In this configuration, the 7815 voltage regulator IC provides a controlled 15V supply to the transistor's base. This corresponds to a potential difference across the emitter (attached to ground) of around 14.3V (15V - 0.7V).
It is not required to have a diode at the base of the transistor; it can be eliminated. Its existence results in an extra undesired 0.7V decrease.
The attached battery receives a charging voltage of 14.3V. The transistor conducts and provides the required charging current as long as the battery voltage stays below 14.3V.
But as the battery gets close to being fully charged and goes over 14.3V, the 0.7V forward voltage drop across the emitter-base junction disappears. By doing this, the transistor is kept from conducting, so stopping the battery's charging current.
The charging cycle is restarted when the transistor switches back on and the battery voltage falls below 14.3V once more.
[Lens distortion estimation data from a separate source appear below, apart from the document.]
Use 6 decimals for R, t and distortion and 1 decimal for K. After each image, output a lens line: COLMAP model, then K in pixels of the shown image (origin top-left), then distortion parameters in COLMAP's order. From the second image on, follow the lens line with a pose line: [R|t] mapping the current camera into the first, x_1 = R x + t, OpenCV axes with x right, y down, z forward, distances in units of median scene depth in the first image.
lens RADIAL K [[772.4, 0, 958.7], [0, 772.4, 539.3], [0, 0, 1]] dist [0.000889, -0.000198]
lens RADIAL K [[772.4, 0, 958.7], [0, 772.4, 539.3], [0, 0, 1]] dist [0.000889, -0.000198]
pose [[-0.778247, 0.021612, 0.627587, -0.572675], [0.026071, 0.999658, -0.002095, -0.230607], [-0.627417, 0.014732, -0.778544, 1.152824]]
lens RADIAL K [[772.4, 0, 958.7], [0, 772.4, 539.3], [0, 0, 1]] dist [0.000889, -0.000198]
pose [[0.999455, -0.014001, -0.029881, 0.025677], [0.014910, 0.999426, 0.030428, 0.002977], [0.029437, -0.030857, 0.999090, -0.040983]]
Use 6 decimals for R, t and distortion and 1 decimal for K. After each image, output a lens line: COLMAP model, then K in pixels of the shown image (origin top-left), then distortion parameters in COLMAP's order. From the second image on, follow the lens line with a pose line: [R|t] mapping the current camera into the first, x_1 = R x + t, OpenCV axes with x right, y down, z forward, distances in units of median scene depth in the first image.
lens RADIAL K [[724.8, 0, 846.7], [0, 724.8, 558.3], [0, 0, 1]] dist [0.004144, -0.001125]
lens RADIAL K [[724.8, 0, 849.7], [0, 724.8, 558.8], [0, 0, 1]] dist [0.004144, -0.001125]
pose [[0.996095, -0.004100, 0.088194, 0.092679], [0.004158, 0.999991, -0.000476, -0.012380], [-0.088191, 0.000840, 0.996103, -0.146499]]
The linked battery will be safely charged thanks to this constant switching.
This is the formula for figuring out the base resistor:
Base resistor = Hfe x battery internal resistance
In order to obtain optimal charging with IC 7815 IC, here is a more suitable design.
Here, in emitter follower mode, a 2N6284 is employed, as can be seen. The 2N6284 is a high-gain Darlington transistor that will allow for optimal battery charging at the targeted 10 amp rate, which explains why.
With a single 2N6284 and a potentiometer, as seen below, this may be made much simpler:
An exact 14.2 V should be obtained at the battery's emitter by adjusting the pot.
It is necessary to install the IC and the transistor on top of a large heatsink.